ARBEITSANWEISUNG 1:
Welchen Begriff verwendet die interviewte Person im Textauszug über Wissenschaftsjournalismus nur ungern?

Besteht Ihr beruflicher Alltag aus dem, was Sie am besten können oder am liebsten tun?

Ich würde sagen: beides. Ich habe viele Interessen, aber die kann man als Wissenschaftsjournalist ziemlich gut ausleben. In welchem Beruf kann man sich sonst gleichzeitig mit beispielsweise Hirnforschung, Psychologie, Medizin und Philosophie beschäftigen? Und wenn das Interesse an bestimmten Themen doch einmal erlahmen sollte, kann ich mich anderen zuwenden. Der Blick als Philosoph lässt mich die meist naturwissenschaftliche Forschung auch mit genügend kritischem Abstand betrachten. Und da ich selbst immer wieder inhaltlich dazulerne, fällt es mir meist leicht, ein Thema für Leser verständlich aufzubereiten.

Was ist Ihrer Meinung nach die Kernaufgabe von Wissenschaftsjournalismus?

Ich verwende den Begriff „Wissenschaftskommunikation“ nicht so gerne, denn der Begriff klingt für mich immer ein wenig danach, als wäre man bloßes Sprachrohr der Wissenschaftler, das ihre komplizierten Theorien für den Laien übersetzt. Hingegen verstehe ich mich als Wissenschaftsjournalist gerade als jemand, der Distanz zu den Forschern hält, um wenn nötig, auch die Finger in die Wunden der jeweiligen Forschung zu legen.

BEREITGESTELLTE EINTRÄGE:
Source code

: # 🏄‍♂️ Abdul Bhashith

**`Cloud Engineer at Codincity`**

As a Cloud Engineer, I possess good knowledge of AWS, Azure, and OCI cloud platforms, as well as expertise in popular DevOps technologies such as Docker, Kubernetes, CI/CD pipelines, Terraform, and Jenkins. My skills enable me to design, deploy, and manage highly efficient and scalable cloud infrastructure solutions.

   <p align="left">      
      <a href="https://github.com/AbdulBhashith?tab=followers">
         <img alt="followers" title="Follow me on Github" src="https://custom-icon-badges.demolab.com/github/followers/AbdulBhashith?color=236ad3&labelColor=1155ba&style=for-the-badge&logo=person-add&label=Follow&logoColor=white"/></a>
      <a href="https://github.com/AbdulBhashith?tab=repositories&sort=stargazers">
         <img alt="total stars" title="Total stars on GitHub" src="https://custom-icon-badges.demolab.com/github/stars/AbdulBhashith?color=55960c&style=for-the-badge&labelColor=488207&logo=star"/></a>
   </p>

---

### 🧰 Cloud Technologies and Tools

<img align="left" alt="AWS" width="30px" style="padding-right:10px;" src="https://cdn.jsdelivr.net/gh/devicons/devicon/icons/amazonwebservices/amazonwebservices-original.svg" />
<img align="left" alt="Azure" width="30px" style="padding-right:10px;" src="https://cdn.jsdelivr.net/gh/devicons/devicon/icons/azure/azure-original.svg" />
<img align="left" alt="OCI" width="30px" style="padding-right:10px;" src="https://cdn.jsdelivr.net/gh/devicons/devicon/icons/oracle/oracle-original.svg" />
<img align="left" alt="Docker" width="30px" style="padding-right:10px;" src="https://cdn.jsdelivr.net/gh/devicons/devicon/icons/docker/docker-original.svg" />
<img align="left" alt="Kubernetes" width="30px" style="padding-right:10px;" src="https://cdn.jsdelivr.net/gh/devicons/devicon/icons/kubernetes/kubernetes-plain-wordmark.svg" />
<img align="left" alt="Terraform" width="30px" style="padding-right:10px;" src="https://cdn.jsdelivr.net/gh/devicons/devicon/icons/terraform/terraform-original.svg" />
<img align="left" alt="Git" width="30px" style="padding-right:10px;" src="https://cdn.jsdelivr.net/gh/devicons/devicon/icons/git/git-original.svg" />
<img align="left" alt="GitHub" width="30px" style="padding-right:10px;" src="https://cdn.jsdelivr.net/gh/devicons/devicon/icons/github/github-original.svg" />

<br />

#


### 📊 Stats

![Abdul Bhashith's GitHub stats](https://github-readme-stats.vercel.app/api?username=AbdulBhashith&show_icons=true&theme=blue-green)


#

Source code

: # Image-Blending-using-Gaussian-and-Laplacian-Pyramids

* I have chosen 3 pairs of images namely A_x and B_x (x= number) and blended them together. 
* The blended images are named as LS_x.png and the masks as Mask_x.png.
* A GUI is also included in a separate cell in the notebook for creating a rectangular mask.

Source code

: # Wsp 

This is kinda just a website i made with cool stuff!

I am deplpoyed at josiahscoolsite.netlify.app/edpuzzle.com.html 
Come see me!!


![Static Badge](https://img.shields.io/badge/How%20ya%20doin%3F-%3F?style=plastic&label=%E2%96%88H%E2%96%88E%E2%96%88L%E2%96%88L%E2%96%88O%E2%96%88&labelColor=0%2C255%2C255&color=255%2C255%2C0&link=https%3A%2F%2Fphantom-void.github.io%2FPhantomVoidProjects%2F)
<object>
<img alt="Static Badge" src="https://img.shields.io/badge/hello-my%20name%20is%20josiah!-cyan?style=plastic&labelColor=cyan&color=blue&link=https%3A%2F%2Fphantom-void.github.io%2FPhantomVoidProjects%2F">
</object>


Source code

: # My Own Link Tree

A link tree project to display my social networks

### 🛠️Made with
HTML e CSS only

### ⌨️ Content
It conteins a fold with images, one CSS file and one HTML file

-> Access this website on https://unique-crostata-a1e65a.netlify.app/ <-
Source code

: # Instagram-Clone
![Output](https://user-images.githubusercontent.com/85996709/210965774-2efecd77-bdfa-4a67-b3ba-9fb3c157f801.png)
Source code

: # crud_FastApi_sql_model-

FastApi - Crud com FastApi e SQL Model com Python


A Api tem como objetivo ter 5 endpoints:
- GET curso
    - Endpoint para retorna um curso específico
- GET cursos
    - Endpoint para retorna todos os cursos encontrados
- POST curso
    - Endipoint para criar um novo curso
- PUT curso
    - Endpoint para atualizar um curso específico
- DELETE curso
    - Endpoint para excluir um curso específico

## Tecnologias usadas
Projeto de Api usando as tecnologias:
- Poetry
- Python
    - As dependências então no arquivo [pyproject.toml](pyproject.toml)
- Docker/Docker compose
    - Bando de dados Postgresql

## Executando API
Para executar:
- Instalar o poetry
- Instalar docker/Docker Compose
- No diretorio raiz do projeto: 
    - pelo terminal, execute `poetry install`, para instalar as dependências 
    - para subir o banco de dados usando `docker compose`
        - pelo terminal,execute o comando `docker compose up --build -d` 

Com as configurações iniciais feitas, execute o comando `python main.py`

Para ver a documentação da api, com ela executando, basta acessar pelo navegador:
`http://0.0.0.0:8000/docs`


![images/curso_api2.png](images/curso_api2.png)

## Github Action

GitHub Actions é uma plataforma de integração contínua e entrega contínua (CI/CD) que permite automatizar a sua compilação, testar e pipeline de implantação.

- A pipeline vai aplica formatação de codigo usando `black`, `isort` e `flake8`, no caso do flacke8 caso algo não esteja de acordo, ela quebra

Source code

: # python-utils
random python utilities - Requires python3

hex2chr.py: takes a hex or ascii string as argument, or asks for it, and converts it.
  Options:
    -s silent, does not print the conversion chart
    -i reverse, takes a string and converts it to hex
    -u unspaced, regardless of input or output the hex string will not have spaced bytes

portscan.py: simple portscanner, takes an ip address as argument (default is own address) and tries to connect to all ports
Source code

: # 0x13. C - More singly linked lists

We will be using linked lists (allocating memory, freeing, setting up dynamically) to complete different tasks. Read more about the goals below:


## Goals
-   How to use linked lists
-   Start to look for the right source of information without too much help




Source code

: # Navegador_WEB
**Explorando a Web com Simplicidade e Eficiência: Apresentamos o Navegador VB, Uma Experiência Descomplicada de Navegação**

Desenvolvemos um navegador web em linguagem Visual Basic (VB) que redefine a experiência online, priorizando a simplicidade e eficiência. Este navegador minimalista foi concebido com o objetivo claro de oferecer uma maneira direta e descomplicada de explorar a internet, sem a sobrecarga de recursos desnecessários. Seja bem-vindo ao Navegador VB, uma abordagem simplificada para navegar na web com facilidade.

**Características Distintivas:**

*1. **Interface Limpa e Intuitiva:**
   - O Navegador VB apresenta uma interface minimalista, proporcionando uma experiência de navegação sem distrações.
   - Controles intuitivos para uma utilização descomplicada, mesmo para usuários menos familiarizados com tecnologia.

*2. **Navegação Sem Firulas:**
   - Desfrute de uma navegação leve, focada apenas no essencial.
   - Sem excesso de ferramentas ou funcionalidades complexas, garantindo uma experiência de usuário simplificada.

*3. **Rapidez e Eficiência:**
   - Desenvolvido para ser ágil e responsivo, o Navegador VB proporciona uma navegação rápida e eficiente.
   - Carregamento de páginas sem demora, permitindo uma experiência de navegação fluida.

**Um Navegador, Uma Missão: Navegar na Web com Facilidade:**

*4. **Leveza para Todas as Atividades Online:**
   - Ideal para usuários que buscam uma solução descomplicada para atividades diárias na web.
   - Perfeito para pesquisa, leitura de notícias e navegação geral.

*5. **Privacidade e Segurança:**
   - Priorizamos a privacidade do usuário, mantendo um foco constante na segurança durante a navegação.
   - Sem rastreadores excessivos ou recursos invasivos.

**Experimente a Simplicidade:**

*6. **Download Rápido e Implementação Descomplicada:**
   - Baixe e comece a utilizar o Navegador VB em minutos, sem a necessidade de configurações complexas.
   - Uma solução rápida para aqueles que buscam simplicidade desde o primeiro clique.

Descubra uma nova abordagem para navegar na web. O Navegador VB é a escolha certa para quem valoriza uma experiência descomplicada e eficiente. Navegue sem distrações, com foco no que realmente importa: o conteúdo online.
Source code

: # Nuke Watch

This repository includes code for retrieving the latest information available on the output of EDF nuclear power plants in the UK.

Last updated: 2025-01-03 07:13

ARBEITSANWEISUNG 2:
Übertragen Sie aus den Einträgen die Zeilen von der Zeile mit „Own Link Tree“ bis einschließlich der Zeile mit „- Bando de dados Postgresql“ wortgetreu.

LÖSUNG DER AUFGABE 1:
Den Begriff „Wissenschaftskommunikation“.

LÖSUNG DER AUFGABE 2:
: # My Own Link Tree

A link tree project to display my social networks

### 🛠️Made with
HTML e CSS only

### ⌨️ Content
It conteins a fold with images, one CSS file and one HTML file

-> Access this website on https://unique-crostata-a1e65a.netlify.app/ <-
Source code

: # Instagram-Clone
![Output](https://user-images.githubusercontent.com/85996709/210965774-2efecd77-bdfa-4a67-b3ba-9fb3c157f801.png)
Source code

: # crud_FastApi_sql_model-

FastApi - Crud com FastApi e SQL Model com Python


A Api tem como objetivo ter 5 endpoints:
- GET curso
    - Endpoint para retorna um curso específico
- GET cursos
    - Endpoint para retorna todos os cursos encontrados
- POST curso
    - Endipoint para criar um novo curso
- PUT curso
    - Endpoint para atualizar um curso específico
- DELETE curso
    - Endpoint para excluir um curso específico

## Tecnologias usadas
Projeto de Api usando as tecnologias:
- Poetry
- Python
    - As dependências então no arquivo [pyproject.toml](pyproject.toml)
- Docker/Docker compose
    - Bando de dados Postgresql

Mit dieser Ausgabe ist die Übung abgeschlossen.